BRIEF: Reproduce every one of the following rows verbatim, with no character added, dropped, or altered.

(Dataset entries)
▼▼▼

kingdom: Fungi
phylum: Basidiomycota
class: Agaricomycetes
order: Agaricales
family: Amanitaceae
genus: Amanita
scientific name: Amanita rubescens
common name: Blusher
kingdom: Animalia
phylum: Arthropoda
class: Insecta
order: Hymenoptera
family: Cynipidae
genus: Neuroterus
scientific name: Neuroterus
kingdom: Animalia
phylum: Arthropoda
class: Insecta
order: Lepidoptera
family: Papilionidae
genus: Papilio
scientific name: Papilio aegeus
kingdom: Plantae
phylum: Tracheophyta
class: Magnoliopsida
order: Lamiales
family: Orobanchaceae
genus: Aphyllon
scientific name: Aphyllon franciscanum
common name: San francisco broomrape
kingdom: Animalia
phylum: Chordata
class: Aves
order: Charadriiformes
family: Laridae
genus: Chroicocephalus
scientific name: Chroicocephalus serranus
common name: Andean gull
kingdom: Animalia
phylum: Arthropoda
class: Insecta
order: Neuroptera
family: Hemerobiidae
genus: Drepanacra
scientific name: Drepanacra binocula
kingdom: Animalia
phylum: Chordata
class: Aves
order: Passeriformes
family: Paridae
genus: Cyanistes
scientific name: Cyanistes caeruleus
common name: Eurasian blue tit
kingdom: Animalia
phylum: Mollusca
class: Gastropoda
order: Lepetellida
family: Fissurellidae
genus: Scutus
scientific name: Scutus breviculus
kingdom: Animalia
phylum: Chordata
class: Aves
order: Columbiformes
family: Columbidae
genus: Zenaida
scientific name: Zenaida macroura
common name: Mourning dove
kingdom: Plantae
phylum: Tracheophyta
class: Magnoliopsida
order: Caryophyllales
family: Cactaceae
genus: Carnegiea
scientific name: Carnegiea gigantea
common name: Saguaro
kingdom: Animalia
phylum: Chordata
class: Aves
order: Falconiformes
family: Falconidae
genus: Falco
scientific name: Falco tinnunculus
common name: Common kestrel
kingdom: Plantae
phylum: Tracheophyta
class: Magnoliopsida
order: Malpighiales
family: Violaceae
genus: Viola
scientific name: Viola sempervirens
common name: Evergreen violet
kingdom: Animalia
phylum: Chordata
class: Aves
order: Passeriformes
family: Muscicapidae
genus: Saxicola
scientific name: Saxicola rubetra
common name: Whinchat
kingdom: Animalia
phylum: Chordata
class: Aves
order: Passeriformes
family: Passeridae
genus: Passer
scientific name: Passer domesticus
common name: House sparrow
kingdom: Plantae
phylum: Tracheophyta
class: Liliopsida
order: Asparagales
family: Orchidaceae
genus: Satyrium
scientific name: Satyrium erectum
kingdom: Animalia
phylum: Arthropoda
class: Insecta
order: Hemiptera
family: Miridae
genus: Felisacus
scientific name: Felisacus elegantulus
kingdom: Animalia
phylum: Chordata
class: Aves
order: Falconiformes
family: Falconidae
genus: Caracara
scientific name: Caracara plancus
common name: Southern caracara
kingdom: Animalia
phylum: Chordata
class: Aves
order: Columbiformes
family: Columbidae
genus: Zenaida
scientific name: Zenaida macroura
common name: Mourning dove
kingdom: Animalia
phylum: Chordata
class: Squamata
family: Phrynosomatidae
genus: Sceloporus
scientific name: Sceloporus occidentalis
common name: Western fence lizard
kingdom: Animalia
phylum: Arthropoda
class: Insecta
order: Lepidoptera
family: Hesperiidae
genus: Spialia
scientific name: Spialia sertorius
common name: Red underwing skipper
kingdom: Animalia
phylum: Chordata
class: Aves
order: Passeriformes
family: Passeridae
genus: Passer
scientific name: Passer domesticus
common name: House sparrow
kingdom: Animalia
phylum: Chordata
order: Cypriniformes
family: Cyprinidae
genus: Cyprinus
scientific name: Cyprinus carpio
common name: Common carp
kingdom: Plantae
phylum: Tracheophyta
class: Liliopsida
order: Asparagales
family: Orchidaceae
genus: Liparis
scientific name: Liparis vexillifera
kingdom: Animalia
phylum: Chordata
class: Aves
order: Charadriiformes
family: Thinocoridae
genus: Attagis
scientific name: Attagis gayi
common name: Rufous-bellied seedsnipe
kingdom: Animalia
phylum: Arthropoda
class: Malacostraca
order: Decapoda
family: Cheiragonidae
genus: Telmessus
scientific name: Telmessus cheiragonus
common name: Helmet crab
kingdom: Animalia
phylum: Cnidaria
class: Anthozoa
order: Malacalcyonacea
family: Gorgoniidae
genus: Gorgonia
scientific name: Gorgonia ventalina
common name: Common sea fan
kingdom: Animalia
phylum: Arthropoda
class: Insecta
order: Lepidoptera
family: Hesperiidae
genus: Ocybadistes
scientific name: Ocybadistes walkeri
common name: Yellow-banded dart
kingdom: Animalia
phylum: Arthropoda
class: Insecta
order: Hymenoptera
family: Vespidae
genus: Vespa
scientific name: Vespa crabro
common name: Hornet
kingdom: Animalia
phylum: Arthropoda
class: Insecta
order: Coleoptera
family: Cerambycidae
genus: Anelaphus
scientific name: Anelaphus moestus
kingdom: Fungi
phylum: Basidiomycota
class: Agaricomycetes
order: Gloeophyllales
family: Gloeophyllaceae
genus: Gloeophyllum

▲▲▲

RESULT FOR THIS EXERCISE:
kingdom: Fungi
phylum: Basidiomycota
class: Agaricomycetes
order: Agaricales
family: Amanitaceae
genus: Amanita
scientific name: Amanita rubescens
common name: Blusher
kingdom: Animalia
phylum: Arthropoda
class: Insecta
order: Hymenoptera
family: Cynipidae
genus: Neuroterus
scientific name: Neuroterus
kingdom: Animalia
phylum: Arthropoda
class: Insecta
order: Lepidoptera
family: Papilionidae
genus: Papilio
scientific name: Papilio aegeus
kingdom: Plantae
phylum: Tracheophyta
class: Magnoliopsida
order: Lamiales
family: Orobanchaceae
genus: Aphyllon
scientific name: Aphyllon franciscanum
common name: San francisco broomrape
kingdom: Animalia
phylum: Chordata
class: Aves
order: Charadriiformes
family: Laridae
genus: Chroicocephalus
scientific name: Chroicocephalus serranus
common name: Andean gull
kingdom: Animalia
phylum: Arthropoda
class: Insecta
order: Neuroptera
family: Hemerobiidae
genus: Drepanacra
scientific name: Drepanacra binocula
kingdom: Animalia
phylum: Chordata
class: Aves
order: Passeriformes
family: Paridae
genus: Cyanistes
scientific name: Cyanistes caeruleus
common name: Eurasian blue tit
kingdom: Animalia
phylum: Mollusca
class: Gastropoda
order: Lepetellida
family: Fissurellidae
genus: Scutus
scientific name: Scutus breviculus
kingdom: Animalia
phylum: Chordata
class: Aves
order: Columbiformes
family: Columbidae
genus: Zenaida
scientific name: Zenaida macroura
common name: Mourning dove
kingdom: Plantae
phylum: Tracheophyta
class: Magnoliopsida
order: Caryophyllales
family: Cactaceae
genus: Carnegiea
scientific name: Carnegiea gigantea
common name: Saguaro
kingdom: Animalia
phylum: Chordata
class: Aves
order: Falconiformes
family: Falconidae
genus: Falco
scientific name: Falco tinnunculus
common name: Common kestrel
kingdom: Plantae
phylum: Tracheophyta
class: Magnoliopsida
order: Malpighiales
family: Violaceae
genus: Viola
scientific name: Viola sempervirens
common name: Evergreen violet
kingdom: Animalia
phylum: Chordata
class: Aves
order: Passeriformes
family: Muscicapidae
genus: Saxicola
scientific name: Saxicola rubetra
common name: Whinchat
kingdom: Animalia
phylum: Chordata
class: Aves
order: Passeriformes
family: Passeridae
genus: Passer
scientific name: Passer domesticus
common name: House sparrow
kingdom: Plantae
phylum: Tracheophyta
class: Liliopsida
order: Asparagales
family: Orchidaceae
genus: Satyrium
scientific name: Satyrium erectum
kingdom: Animalia
phylum: Arthropoda
class: Insecta
order: Hemiptera
family: Miridae
genus: Felisacus
scientific name: Felisacus elegantulus
kingdom: Animalia
phylum: Chordata
class: Aves
order: Falconiformes
family: Falconidae
genus: Caracara
scientific name: Caracara plancus
common name: Southern caracara
kingdom: Animalia
phylum: Chordata
class: Aves
order: Columbiformes
family: Columbidae
genus: Zenaida
scientific name: Zenaida macroura
common name: Mourning dove
kingdom: Animalia
phylum: Chordata
class: Squamata
family: Phrynosomatidae
genus: Sceloporus
scientific name: Sceloporus occidentalis
common name: Western fence lizard
kingdom: Animalia
phylum: Arthropoda
class: Insecta
order: Lepidoptera
family: Hesperiidae
genus: Spialia
scientific name: Spialia sertorius
common name: Red underwing skipper
kingdom: Animalia
phylum: Chordata
class: Aves
order: Passeriformes
family: Passeridae
genus: Passer
scientific name: Passer domesticus
common name: House sparrow
kingdom: Animalia
phylum: Chordata
order: Cypriniformes
family: Cyprinidae
genus: Cyprinus
scientific name: Cyprinus carpio
common name: Common carp
kingdom: Plantae
phylum: Tracheophyta
class: Liliopsida
order: Asparagales
family: Orchidaceae
genus: Liparis
scientific name: Liparis vexillifera
kingdom: Animalia
phylum: Chordata
class: Aves
order: Charadriiformes
family: Thinocoridae
genus: Attagis
scientific name: Attagis gayi
common name: Rufous-bellied seedsnipe
kingdom: Animalia
phylum: Arthropoda
class: Malacostraca
order: Decapoda
family: Cheiragonidae
genus: Telmessus
scientific name: Telmessus cheiragonus
common name: Helmet crab
kingdom: Animalia
phylum: Cnidaria
class: Anthozoa
order: Malacalcyonacea
family: Gorgoniidae
genus: Gorgonia
scientific name: Gorgonia ventalina
common name: Common sea fan
kingdom: Animalia
phylum: Arthropoda
class: Insecta
order: Lepidoptera
family: Hesperiidae
genus: Ocybadistes
scientific name: Ocybadistes walkeri
common name: Yellow-banded dart
kingdom: Animalia
phylum: Arthropoda
class: Insecta
order: Hymenoptera
family: Vespidae
genus: Vespa
scientific name: Vespa crabro
common name: Hornet
kingdom: Animalia
phylum: Arthropoda
class: Insecta
order: Coleoptera
family: Cerambycidae
genus: Anelaphus
scientific name: Anelaphus moestus
kingdom: Fungi
phylum: Basidiomycota
class: Agaricomycetes
order: Gloeophyllales
family: Gloeophyllaceae
genus: Gloeophyllum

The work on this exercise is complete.